Brawn: "Da haben wir unseren Schwerpunkt gegenüber dem Vorjahr geändert. Im vergangenen Jahr war der Abtrieb der Schlüssel, weniger die Effizienz. Wir hatten kein wirklich gutes Jahr und wir haben die Kurse analysiert, auf denen wir gut waren und auf denen wir weniger gut waren. Wir haben mehr auf die Effizienz des Autos geachtet und haben da einige Schritte machen können, dazu noch Fortschritte auf anderen Gebieten, die auch die Höchstgeschwindigkeit beeinflussten. Das Aerodynamikprogramm konzentrierte sich aber mehr auf die Effizienz und auch in anderen Gebieten hat sich das Auto stark verbessert."
"Auch unser Motor war sehr gut. Man redet immer über die Drehzahlen, aber die Drehzahlen sind nicht der einzige Parameter. Wenn man die Leistung bei niedrigerer Drehzahl erreichen kann, dann kann das zuweilen auch effizienter sein. Wir haben mit Sicherheit einen sehr guten Motor, der gut mit dem Chassis harmoniert. Mit der Geschwindigkeit auf den Geraden sind wir zufrieden, auch mit der Effizienz des Autos. Aber das ist ein Ergebnis von sehr viel Arbeit von sehr vielen Leuten."
Aerodynamikretuschen von Rennen zu Rennen
Frage: "Michael Schumacher mutmaßte am Anfang der Saison, dass die diesjährige Meisterschaft durch das Entwicklungstempo entschieden wird. Trat bisher auch so ein?"
Brawn: "Ich denke, bei allen Teams wird hart gearbeitet. Es geht darum, welche Ergebnisse man aus dieser Arbeit gewinnt, aber jedes Team steckt unglaublich viel Anstrengungen in die Weiterentwicklung. Mit unseren Entwicklungen in diesem Jahr bin ich sehr zufrieden. Wir haben hier ein weiteres Aerodynamikpaket, schon in Imola hatten wir ein neues, wir haben also wieder einen Schritt gemacht. In Barcelona wird es auch eine kleine Modifikation geben und für Monaco wird es wieder neue Pakete geben. Dann kommen die Pakete für wenig Abtrieb in Kanada und den USA."
"Besonders schön ist es, dass wir dabei auf allen Gebieten Fortschritte machen. Im Vorjahr haben wir viel gearbeitet aber kaum Fortschritte erreicht. Ich denke, dass wir durch ein paar interne Umstrukturierungen und eine bessere Fokussierung darauf, was wir brauchen, auch mehr Fortschritte machen. Derzeit steht viel Arbeit an den Aufhängungen an, da haben wir in den vergangenen Jahren nur wenig gearbeitet."
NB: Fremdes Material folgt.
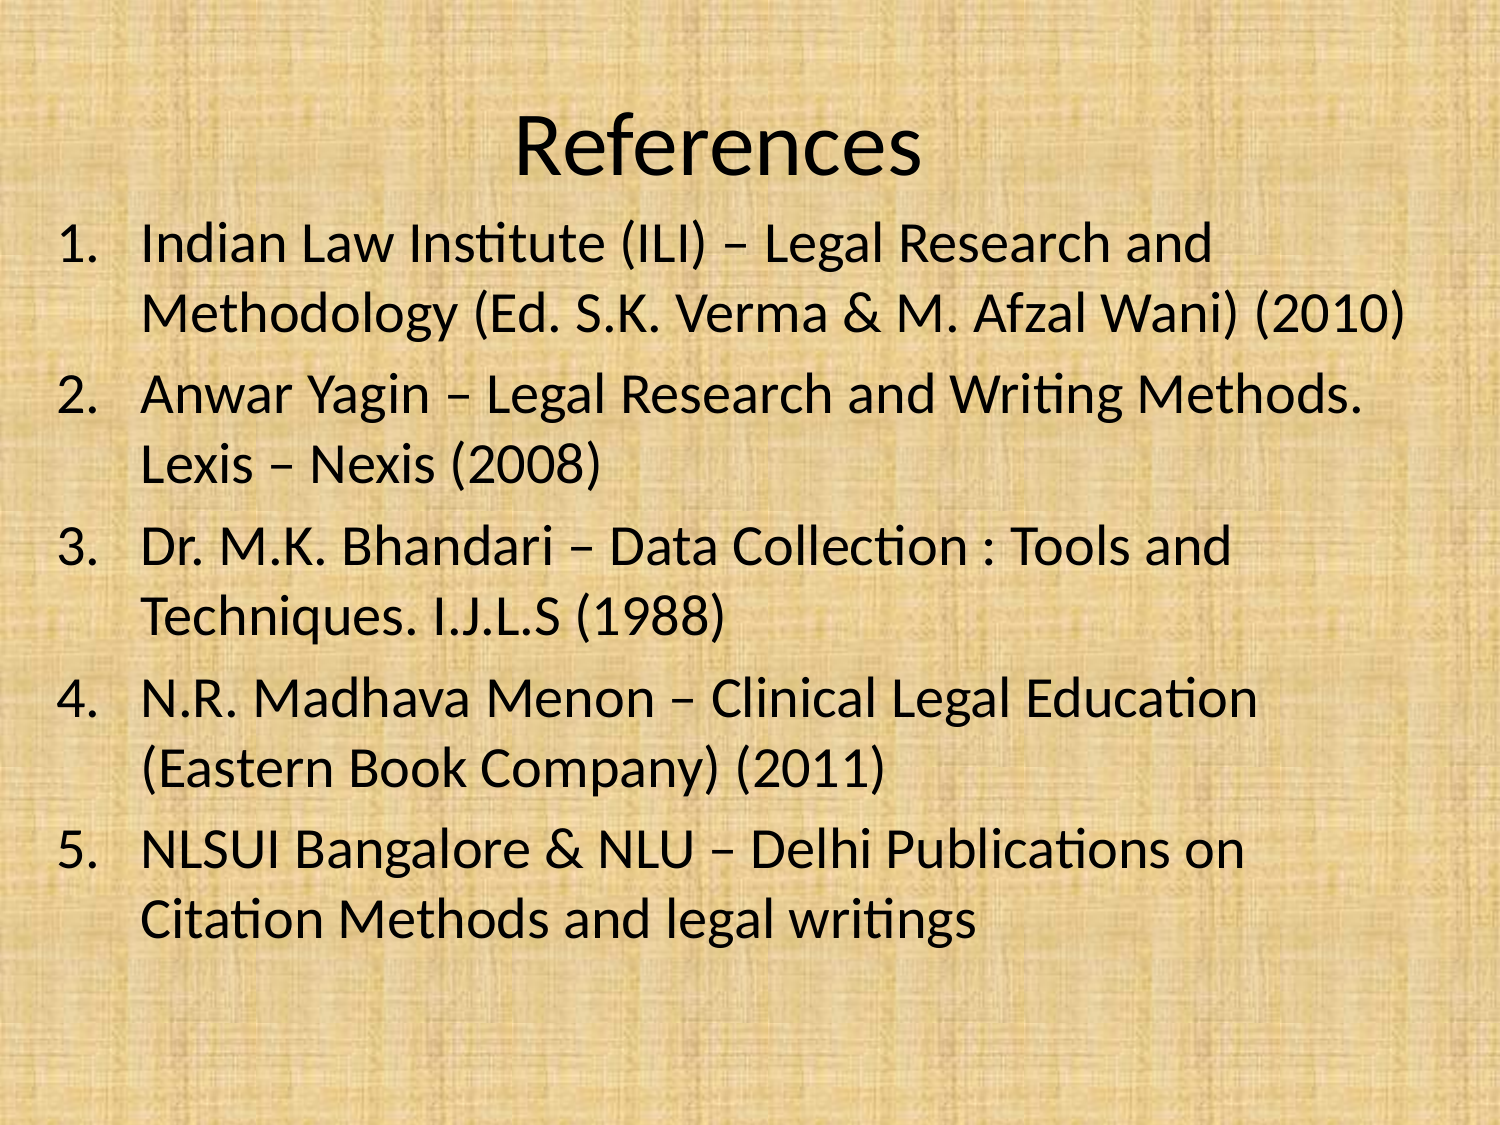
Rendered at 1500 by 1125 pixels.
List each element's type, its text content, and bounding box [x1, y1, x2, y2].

"Wir hatten schon in Imola ein neues Aufhängungssystem und in den kommenden Monaten werden einige neue Systeme entwickelt. Ich denke, in gewisser Weise ist im vergangenen Jahr der Riese Ferrari erwacht. Es war ein schlechtes Jahr und wir entschieden, dass wir etwas tun müssen. Mit den Fortschritten in diesem Jahr bin ich zufrieden."
Frage: "Die Kurvengeschwindigkeiten sind höher als vor einem Jahr. Was trägt dazu - abgesehen von den Reifen - bei? Glaubst du, dass die Auslaufzonen noch zeitgemäß sind?"
Brawn: "Da müsste man zunächst einmal genaue Daten betrachten, denn die Kurvengeschwindigkeiten sind keineswegs gestiegen. Natürlich müssen wir die Reifen nicht so lange verwenden wie 2005, dadurch werden sie schon etwas ansteigen, aber unsere Daten zeigen, dass sich die Daten nicht sehr stark von 2004 unterscheiden. Für die anderen kann ich nicht sprechen, aber bei uns ist die Differenz nicht dramatisch. Die kleinen Unterschiede im Vergleich zu 2004 kommen durch die unterschiedliche Endgeschwindigkeit, daher sind auch die Kurvengeschwindigkeiten etwas anders."